*Assignment*. Every line below should be copied out exactly.

*Input data*.
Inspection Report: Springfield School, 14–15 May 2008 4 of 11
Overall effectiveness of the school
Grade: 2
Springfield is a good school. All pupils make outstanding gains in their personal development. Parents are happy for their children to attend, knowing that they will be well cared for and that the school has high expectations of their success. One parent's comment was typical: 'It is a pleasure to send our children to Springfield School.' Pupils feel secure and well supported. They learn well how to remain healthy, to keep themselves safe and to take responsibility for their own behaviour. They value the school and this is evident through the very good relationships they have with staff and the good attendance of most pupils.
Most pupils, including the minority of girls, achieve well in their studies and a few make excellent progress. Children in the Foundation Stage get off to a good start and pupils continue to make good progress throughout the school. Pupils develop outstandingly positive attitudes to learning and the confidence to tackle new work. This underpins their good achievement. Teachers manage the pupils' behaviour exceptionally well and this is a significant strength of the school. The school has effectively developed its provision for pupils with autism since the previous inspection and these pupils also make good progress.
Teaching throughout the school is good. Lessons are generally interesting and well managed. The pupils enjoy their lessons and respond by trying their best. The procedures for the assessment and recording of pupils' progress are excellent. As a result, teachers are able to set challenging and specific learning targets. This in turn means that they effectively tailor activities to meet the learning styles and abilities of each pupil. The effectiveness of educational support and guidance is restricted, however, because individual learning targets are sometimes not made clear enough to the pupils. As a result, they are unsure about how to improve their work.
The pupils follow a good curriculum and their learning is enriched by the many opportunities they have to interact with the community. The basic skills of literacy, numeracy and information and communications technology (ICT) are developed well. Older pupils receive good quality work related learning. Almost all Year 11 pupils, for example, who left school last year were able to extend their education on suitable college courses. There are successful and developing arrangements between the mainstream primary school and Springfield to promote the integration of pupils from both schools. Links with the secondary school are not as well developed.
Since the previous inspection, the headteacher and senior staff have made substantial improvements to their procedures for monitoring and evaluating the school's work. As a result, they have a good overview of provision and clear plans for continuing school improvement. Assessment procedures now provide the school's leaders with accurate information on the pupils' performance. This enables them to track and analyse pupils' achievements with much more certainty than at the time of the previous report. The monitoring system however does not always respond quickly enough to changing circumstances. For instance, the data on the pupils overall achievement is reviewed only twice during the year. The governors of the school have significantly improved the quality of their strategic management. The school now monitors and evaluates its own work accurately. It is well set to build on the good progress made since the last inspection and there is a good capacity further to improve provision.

*Written answer*.
Inspection Report: Springfield School, 14–15 May 2008 4 of 11
Overall effectiveness of the school
Grade: 2
Springfield is a good school. All pupils make outstanding gains in their personal development. Parents are happy for their children to attend, knowing that they will be well cared for and that the school has high expectations of their success. One parent's comment was typical: 'It is a pleasure to send our children to Springfield School.' Pupils feel secure and well supported. They learn well how to remain healthy, to keep themselves safe and to take responsibility for their own behaviour. They value the school and this is evident through the very good relationships they have with staff and the good attendance of most pupils.
Most pupils, including the minority of girls, achieve well in their studies and a few make excellent progress. Children in the Foundation Stage get off to a good start and pupils continue to make good progress throughout the school. Pupils develop outstandingly positive attitudes to learning and the confidence to tackle new work. This underpins their good achievement. Teachers manage the pupils' behaviour exceptionally well and this is a significant strength of the school. The school has effectively developed its provision for pupils with autism since the previous inspection and these pupils also make good progress.
Teaching throughout the school is good. Lessons are generally interesting and well managed. The pupils enjoy their lessons and respond by trying their best. The procedures for the assessment and recording of pupils' progress are excellent. As a result, teachers are able to set challenging and specific learning targets. This in turn means that they effectively tailor activities to meet the learning styles and abilities of each pupil. The effectiveness of educational support and guidance is restricted, however, because individual learning targets are sometimes not made clear enough to the pupils. As a result, they are unsure about how to improve their work.
The pupils follow a good curriculum and their learning is enriched by the many opportunities they have to interact with the community. The basic skills of literacy, numeracy and information and communications technology (ICT) are developed well. Older pupils receive good quality work related learning. Almost all Year 11 pupils, for example, who left school last year were able to extend their education on suitable college courses. There are successful and developing arrangements between the mainstream primary school and Springfield to promote the integration of pupils from both schools. Links with the secondary school are not as well developed.
Since the previous inspection, the headteacher and senior staff have made substantial improvements to their procedures for monitoring and evaluating the school's work. As a result, they have a good overview of provision and clear plans for continuing school improvement. Assessment procedures now provide the school's leaders with accurate information on the pupils' performance. This enables them to track and analyse pupils' achievements with much more certainty than at the time of the previous report. The monitoring system however does not always respond quickly enough to changing circumstances. For instance, the data on the pupils overall achievement is reviewed only twice during the year. The governors of the school have significantly improved the quality of their strategic management. The school now monitors and evaluates its own work accurately. It is well set to build on the good progress made since the last inspection and there is a good capacity further to improve provision.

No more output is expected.